# US AMPS VLX-400 and VLX-200



## tomtomjr (Apr 24, 2008)

Anyone play much with these? The big amp that US Amps made. 45 incher. 
I played with my VLX-400 today at approx 1.15 (2.3 per coil parallel) ohms on an AWT-34X subwoofer. (sub rated at 5k rms). I read the manual awhile back, but remember something about the manual is way under-rated for the specs. Does this amp put out full power BRIDGED at 1 ohm, 1/4 ohm, ect? What ohm load is full power? Wattage? What is the maximum current draw? I remember something about 400A. Not sure. Also, what are the "real" specs on the VLX-200? Is is just a step down in ohm load from the VLX-400?


----------



## Boostedrex (Apr 4, 2007)

VLX-200 specs/guts

http://ampguts.realmofexcursion.com/USAmps_VLX-200/

VLX-400 specs/guts

http://ampguts.realmofexcursion.com/USAmps_VLX-400/

That's the best I could find for you bro.
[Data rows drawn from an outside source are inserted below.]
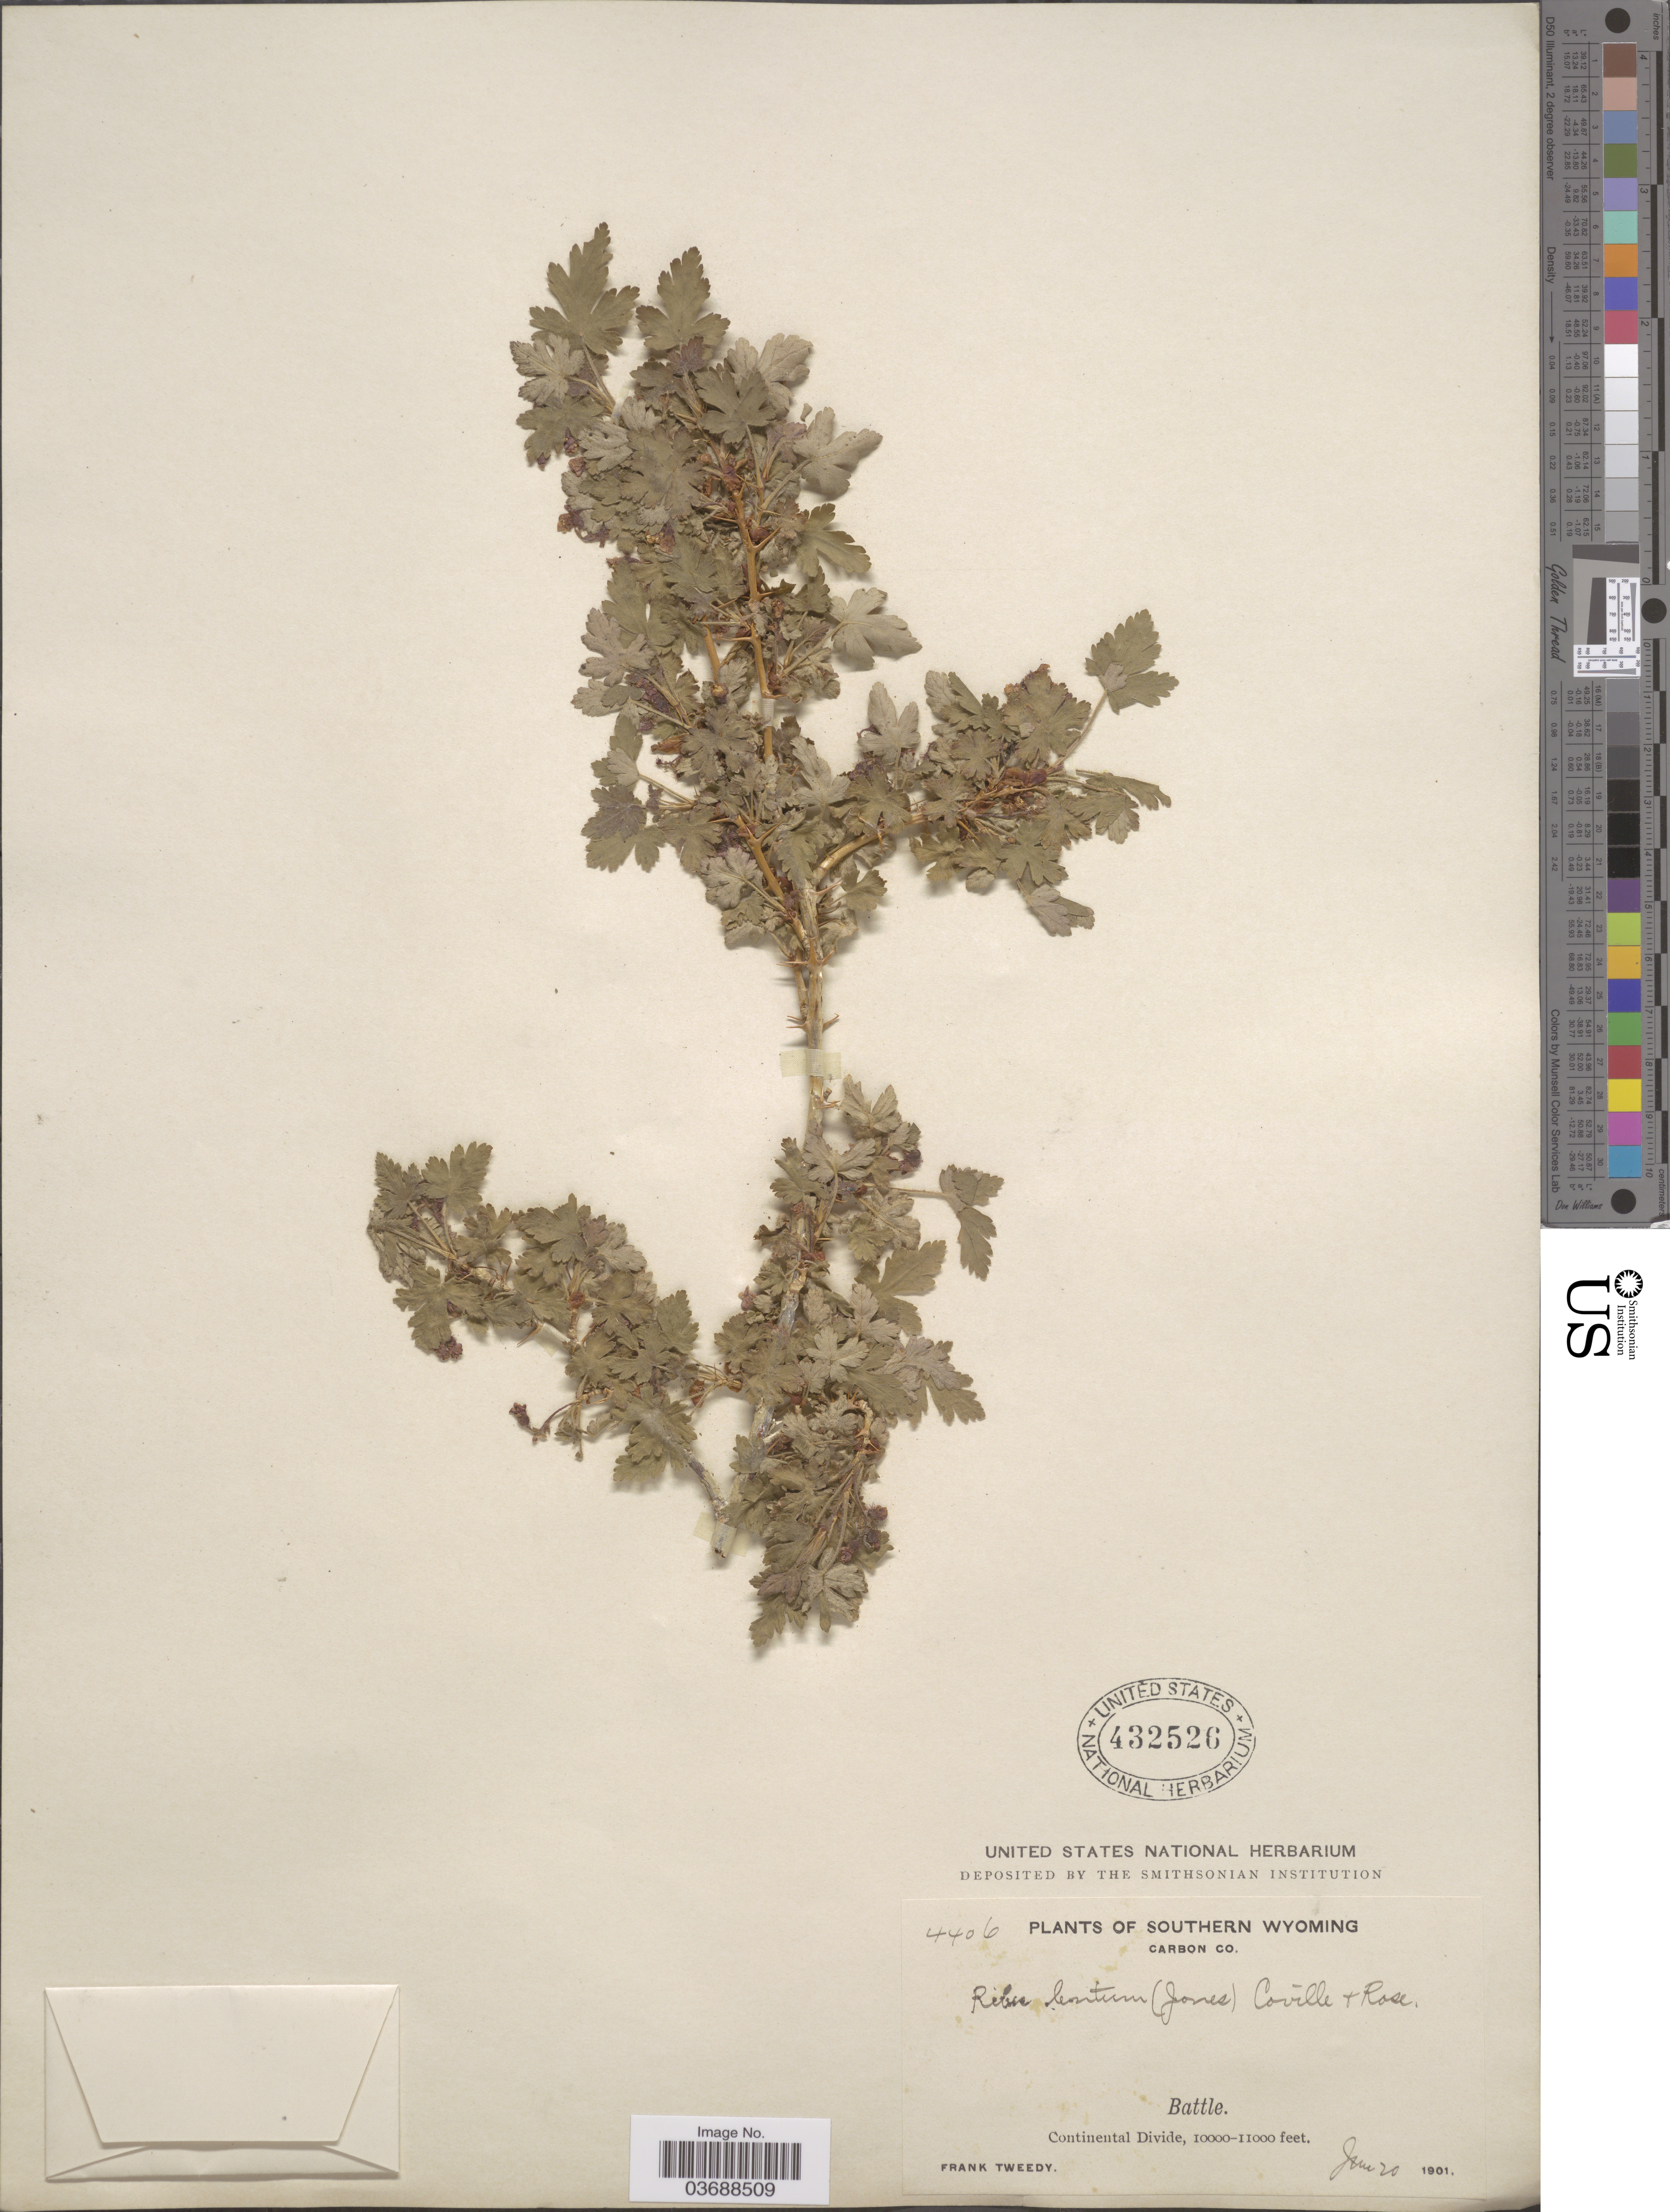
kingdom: Plantae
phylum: Tracheophyta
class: Magnoliopsida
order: Saxifragales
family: Grossulariaceae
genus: Ribes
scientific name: Ribes montigenum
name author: McClatchie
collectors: F. Tweedy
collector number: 4406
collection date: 1901-06-20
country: United States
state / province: Wyoming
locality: Southern Wyoming, Carbon Co. Battle. Continental Divide.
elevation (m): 3048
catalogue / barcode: US 432526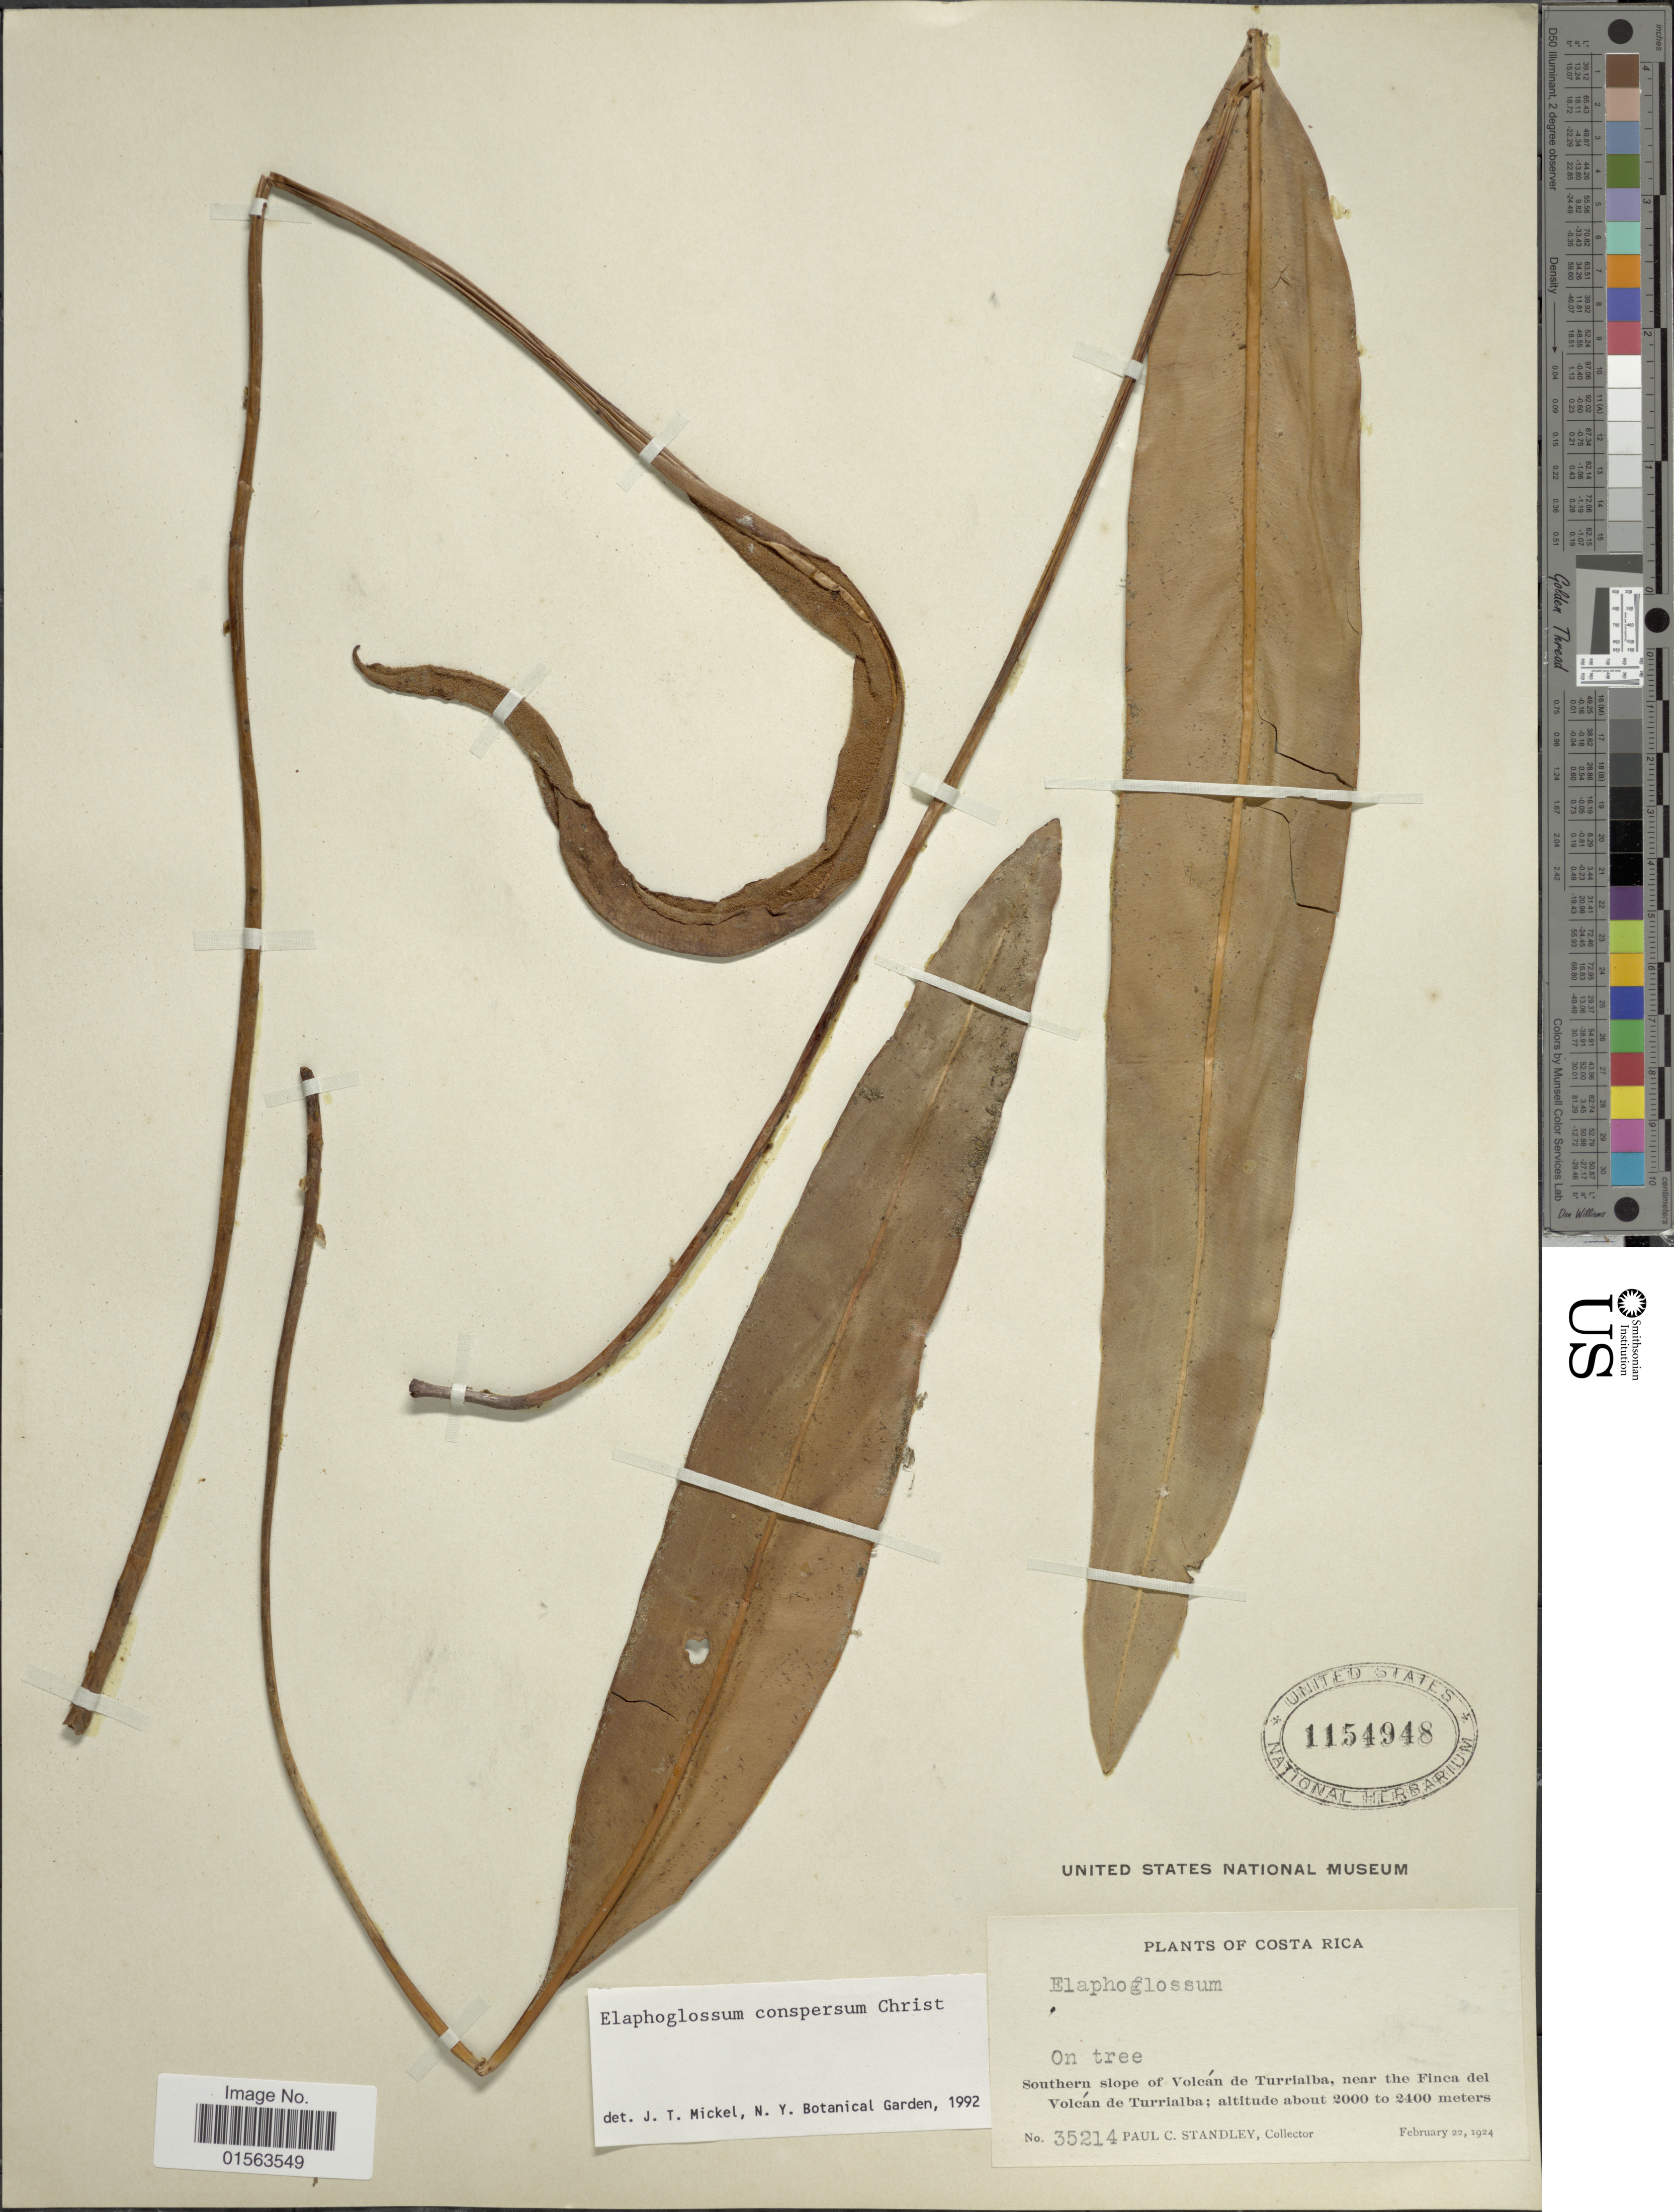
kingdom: Plantae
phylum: Tracheophyta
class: Polypodiopsida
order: Polypodiales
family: Dryopteridaceae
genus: Elaphoglossum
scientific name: Elaphoglossum conspersum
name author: Christ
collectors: P. C. Standley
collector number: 35214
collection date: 1924-02-22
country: Costa Rica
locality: Southern slope of Volcan de Turrialba, near the Finca del Volcan de Turrialba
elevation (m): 2000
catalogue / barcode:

I hope it helps some.

Zach


----------



## tomtomjr (Apr 24, 2008)

I appreciate it, but have seen all of that info. These amps were very under rated. I am looking for someone who has run them before that might know more about them. Difference between the two, max current draw, lowest ohm load, ect.


----------